BEHIND THE SCENES: Cameras and Lenses Used to Shoot 54 Films Featuring in Cannes
The world’s best cinematographers talk about how they created the look of the highly anticipated features about to premiere at Cannes.
IndieWire reached out to the cinematographers whose feature films are premiering at the Cannes Film Festival to find out which cameras and lenses they used and, more importantly, why these were the right tools to create the visual language of their films.
Dir: Mati Diop, DoP: Claire Mathon
Format: Digital, 1.66 aspect ratio, post production was done in 2K
Camera: Red Epic 5K and Panasonic Varicam35 4K
Lens: Angenieux 45/120 and 25/250, and Zeiss lenses T1.3
Mathon: We chose the Red Epic to shoot daytime, to give romance to images that were captured in a documentary way, and to enhance the sun-drenched sets. We wanted to make a film that was visually arresting but remained very grounded in reality.
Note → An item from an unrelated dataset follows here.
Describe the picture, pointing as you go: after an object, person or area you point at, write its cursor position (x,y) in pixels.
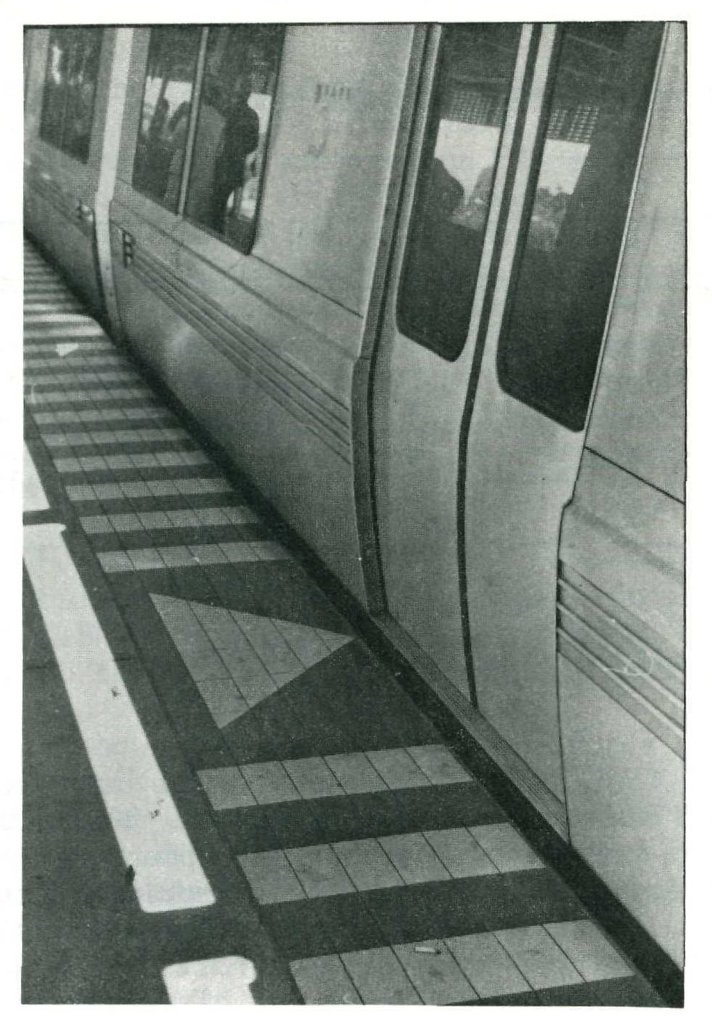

We chose Varicam at night for its great sensitivity that allowed us to visibly film neighbourhoods of Dakar almost plunged into darkness. The texture is a bit matte, and the rendering of flares and shine, especially on the skin, work with the fantastical dimension of the film while still capturing the soul of the Senegalese capital. We wanted the viewer to feel the dust, humidity and the ocean spray.
“Atlantics” is a movie of ghosts. The work on the materials, the elements (setting sun, ocean, etc.) and the ability to capture black skin in the night was very important.
The lightness of the chosen tools allowed me to shoot the film either on my shoulder with an easyrig (mostly) or on foot with a very long focal length, in a documentary approach: I could turn fast, catch things on the fly, and improvise in the moment.